Colour resolution precedence

colorsMapping[label] (categorical, explicit) wins over colorScale (continuous - a resolved hex range + numeric domain, built into a d3 scaleThreshold; values outside the domain clamp to the first/last range colour) wins over the row's own color wins over the auto-assigned colors palette. Core stays free of d3-scale-chromatic - pass already-resolved hex colours to colorScale.range, generating them from a named scheme (or anywhere else) in your own app if you want one.

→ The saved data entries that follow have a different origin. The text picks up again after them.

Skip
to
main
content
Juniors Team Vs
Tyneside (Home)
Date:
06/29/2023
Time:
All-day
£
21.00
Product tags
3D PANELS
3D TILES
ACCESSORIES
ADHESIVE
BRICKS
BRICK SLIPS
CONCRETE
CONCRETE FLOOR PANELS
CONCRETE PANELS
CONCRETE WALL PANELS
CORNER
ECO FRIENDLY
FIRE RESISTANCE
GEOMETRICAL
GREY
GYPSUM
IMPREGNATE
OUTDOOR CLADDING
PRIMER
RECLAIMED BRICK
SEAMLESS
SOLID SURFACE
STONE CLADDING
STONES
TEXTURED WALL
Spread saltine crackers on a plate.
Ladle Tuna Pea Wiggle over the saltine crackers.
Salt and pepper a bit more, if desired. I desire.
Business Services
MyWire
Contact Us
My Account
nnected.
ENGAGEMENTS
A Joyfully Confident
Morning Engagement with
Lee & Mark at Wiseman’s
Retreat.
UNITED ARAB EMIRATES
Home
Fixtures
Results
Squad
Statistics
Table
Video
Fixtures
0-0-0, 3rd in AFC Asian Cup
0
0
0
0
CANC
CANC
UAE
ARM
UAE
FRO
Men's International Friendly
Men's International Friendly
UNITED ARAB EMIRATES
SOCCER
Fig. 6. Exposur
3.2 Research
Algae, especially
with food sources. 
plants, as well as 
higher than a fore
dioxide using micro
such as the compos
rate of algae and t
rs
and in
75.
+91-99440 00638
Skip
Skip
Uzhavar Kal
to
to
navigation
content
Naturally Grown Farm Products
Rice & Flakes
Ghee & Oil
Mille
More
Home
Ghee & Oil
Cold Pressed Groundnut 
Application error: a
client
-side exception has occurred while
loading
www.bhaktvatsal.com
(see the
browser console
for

Projections - all 13, one default

projection dispatches to any of geoEqualEarth, geoMercator, geoTransverseMercator, geoAlbers, geoAlbersUsa, geoAzimuthalEqualArea, geoAzimuthalEquidistant, geoOrthographic, geoConicConformal, geoConicEqualArea, geoConicEquidistant, geoRobinson (the default), and geoGilbert (both from d3-geo-projection). projectionConfig (scale, rotate, center, parallels) fine-tunes the chosen projection; omitted fields fall back to the legacy sdg-trade MapChoropleth chart's own defaults (rotate: [-18, 0], center: [0, 10], a width-derived base scale) rather than projection.fitSize - this matches that chart's visual result exactly rather than re-fitting to a different framing. geoAlbersUsa is a fixed composite projection: it ignores rotate / center / parallels.

Rendering: SVG, canvas, and a delegated WebGPU

renderer="svg" (default) draws one <path class="region"> per feature. renderer="canvas" draws via geoPath(projection, ctx) - d3-geo renders natively and efficiently straight to a 2D canvas context, so nothing re-parses the SVG path string or reimplements projection math. renderer="webgpu" delegates to the same canvas-2D renderer rather than tessellating arbitrary polygons on the GPU: real-world regions are frequently concave, multi-ring, and hole-containing (an enclave, an island group), and correct GPU triangulation of arbitrary simple polygons needs real ear-clipping - disproportionate scope next to d3-geo's already-fast native 2D path rendering for a typically dozens-to-low-hundreds-of-paths chart. It still capability-gates on navigator.gpu and reports the effective renderer via getContext().renderer, same as every other chart.

Hover / tooltip

tooltipFormatter(d) receives the full ChoroplethDataItem for a matched region, or { id, name } for an unmatched one. In canvas/webgpu mode, hovering is resolved by re-projecting each feature's raw geometry and running a point-in-polygon test (not a bounding-box approximation), so irregular borders hit-test correctly. Hovering dims every other region (the house's standard highlightItems behaviour) rather than a persistent CSS :hover border-darken - the legacy chart's own hover effect.

Loading / no-data

isLoading and isNodata drive the overlay (React: isLoadingComponent / isNodataComponent), identical to every other chart in the house.

Consumer colour authorities: the context carries legendData ({ label, color, dataLabelSafe }) so a CSS-injection colour system can key per-label rules; onChartDataProcessed is only emitted when the context changes.

  • Every feature in geography is rendered. Legacy consumers that special-cased certain features as invisible (e.g. sdg-trade's old chart skipped Antarctica, feature id ATA) should filter those features out of the geography prop before passing it in — the chart does not special-case any feature id.